This would not be the case if we instead executed this:
INSERT OVERWRITE TABLE my_catalog.my_schema.my_table
PARTITION (creation_date) BY NAME -- By name this time
SELECT *
FROM my_table__dbt_tmp
The value for b would just be NULL.
Who will this benefit?
People who wants to ingest "bronze" data (with schema evolution in mind) even in the absence of some columns.
Related issues
#334
@flvndh just want to say thank you for writing a great issue. I'm still getting to grips with managing this project, and issues like this, where the desired changes to the config and the generated SQL are spelled out, are tremendously helpful.
I've added the help wanted tag. @flvndh right now we are focused on preparing for 1.7.0 compatibility with dbt-core, so this work will get delayed for at least a couple of months. Please consider submitting a PR with your solution if you wish to speed up the timeline.
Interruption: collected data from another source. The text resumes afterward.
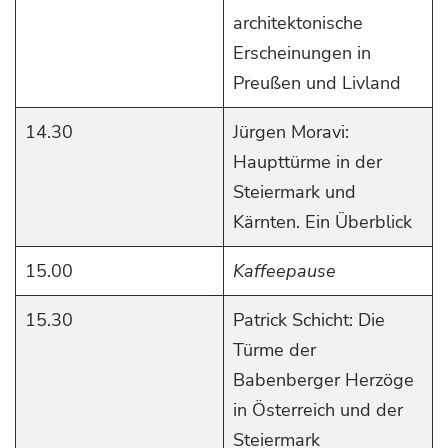
architektonische
Erscheinungen in
Preußen und Livland
14.30
Jürgen Moravi:
Haupttürme in der
Steiermark und
Kärnten. Ein Überblick
15.00
Kaffeepause
15.30
Patrick Schicht: Die
Türme der
Babenberger Herzöge
in Österreich und der
Steiermark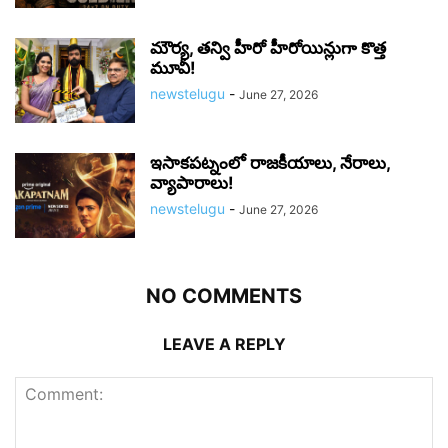
మౌర్య‌, త‌న్వి హీరో హీరోయిన్లుగా కొత్త
మూవీ!
newstelugu
-
June 27, 2026
ఇసాకపట్నంలో రాజ‌కీయాలు, నేరాలు,
వ్యాపారాలు!
newstelugu
-
June 27, 2026
NO COMMENTS
LEAVE A REPLY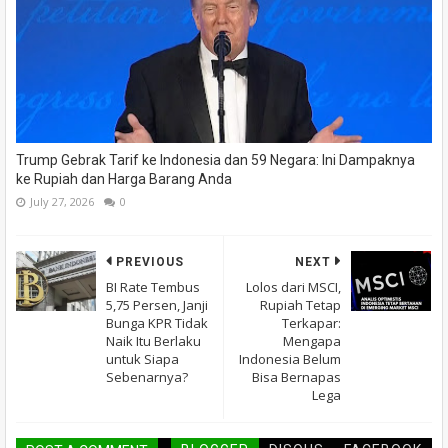
Trump Gebrak Tarif ke Indonesia dan 59 Negara: Ini Dampaknya
ke Rupiah dan Harga Barang Anda
July 27, 2026
0
PREVIOUS
NEXT
BI Rate Tembus
Lolos dari MSCI,
5,75 Persen, Janji
Rupiah Tetap
Bunga KPR Tidak
Terkapar:
Naik Itu Berlaku
Mengapa
untuk Siapa
Indonesia Belum
Sebenarnya?
Bisa Bernapas
Lega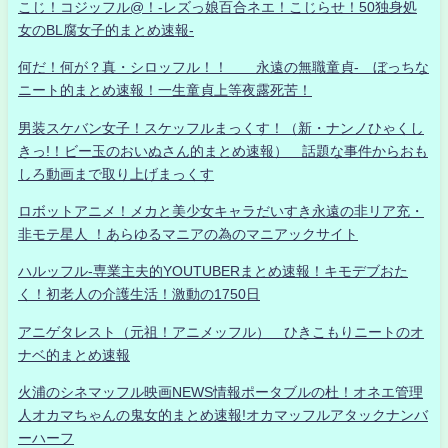
こじ！コジッフル@！-レズっ娘百合ネエ！こじらせ！50独身処
女のBL腐女子的まとめ速報-
何だ！何が？真・シロッフル！！ 永遠の無職童貞- ぼっちな
ニート的まとめ速報！一生童貞上等夜露死苦！
男装スケバン女子！スケッフルまっくす！（新・ナンノひゃくし
きっ!！ビー玉のおいぬさん的まとめ速報） 話題な事件からおも
しろ動画まで取り上げまっくす
ロボットアニメ！メカと美少女キャラだいすき永遠の非リア充・
非モテ星人 ！あらゆるマニアの為のマニアックサイト
ハルッフル-専業主夫的YOUTUBERまとめ速報！キモデブおた
く！初老人の介護生活！激動の1750日
アニゲタレスト（元祖！アニメッフル） ひきこもりニートのオ
ナベ的まとめ速報
火浦のシネマッフル映画NEWS情報ポータブルの杜！オネエ管理
人オカマちゃんの鬼女的まとめ速報!オカマッフルアタックナンバ
ーハーフ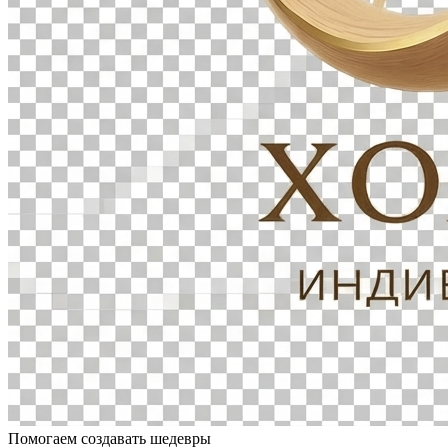
Помогаем создавать шедевры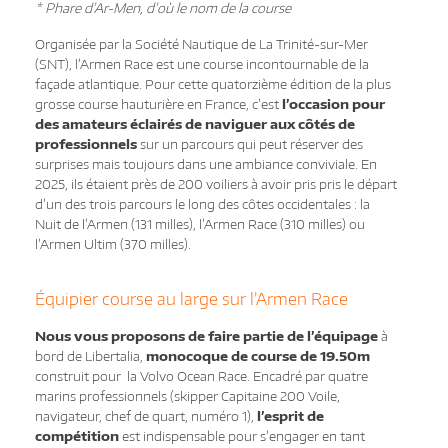
* Phare d’Ar-Men, d’où le nom de la course
Organisée par la Société Nautique de La Trinité-sur-Mer
(SNT), l’Armen Race est une course incontournable de la
façade atlantique. Pour cette quatorzième édition de la plus
grosse course hauturière en France, c’est
l’occasion pour
des amateurs éclairés de naviguer aux côtés de
professionnels
sur un parcours qui peut réserver des
surprises mais toujours dans une ambiance conviviale. En
2025, ils étaient près de 200 voiliers à avoir pris pris le départ
d’un des trois parcours le long des côtes occidentales : la
Nuit de l’Armen (131 milles), l’Armen Race (310 milles) ou
l’Armen Ultim (370 milles).
Équipier course au large sur l’Armen Race
Nous vous proposons de faire partie de l’équipage
à
bord de Libertalia,
monocoque de course de 19.50m
construit pour la Volvo Ocean Race. Encadré par quatre
marins professionnels (skipper Capitaine 200 Voile,
navigateur, chef de quart, numéro 1),
l’esprit de
compétition
est indispensable pour s’engager en tant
I'd be glad to contribute this. As a first approach, I'd modify this macro:
https://github.com/databricks/dbt-databricks/blob/c901f8c52ae25a658cf71b6ef08cff0ffd9d9540/dbt/include/databricks/macros/materializations/incremental/strategies.sql#L24-L32
to something like:
insert overwrite table {{ target_relation }}
{{ partition_cols(label="partition") }} by name -- Using 'by name'
select * from {{ source_relation }} -- Removing columns listing
in fact getting rid of the columns listing. I'm just wondering if we should keep the current implementation for DBR < 13.3? If yes, then we would have to get that version. I see in the documentation that there is the current_version function in DBSQL available as of DBR 11.0. Is it an other way that works across more DBR versions?
Is it anything else I should consider?
This issue has been marked as Stale because it has been open for 180 days with no activity. If you would like the issue to remain open, please remove the stale label or comment on the issue.
Implemented in 1.11.0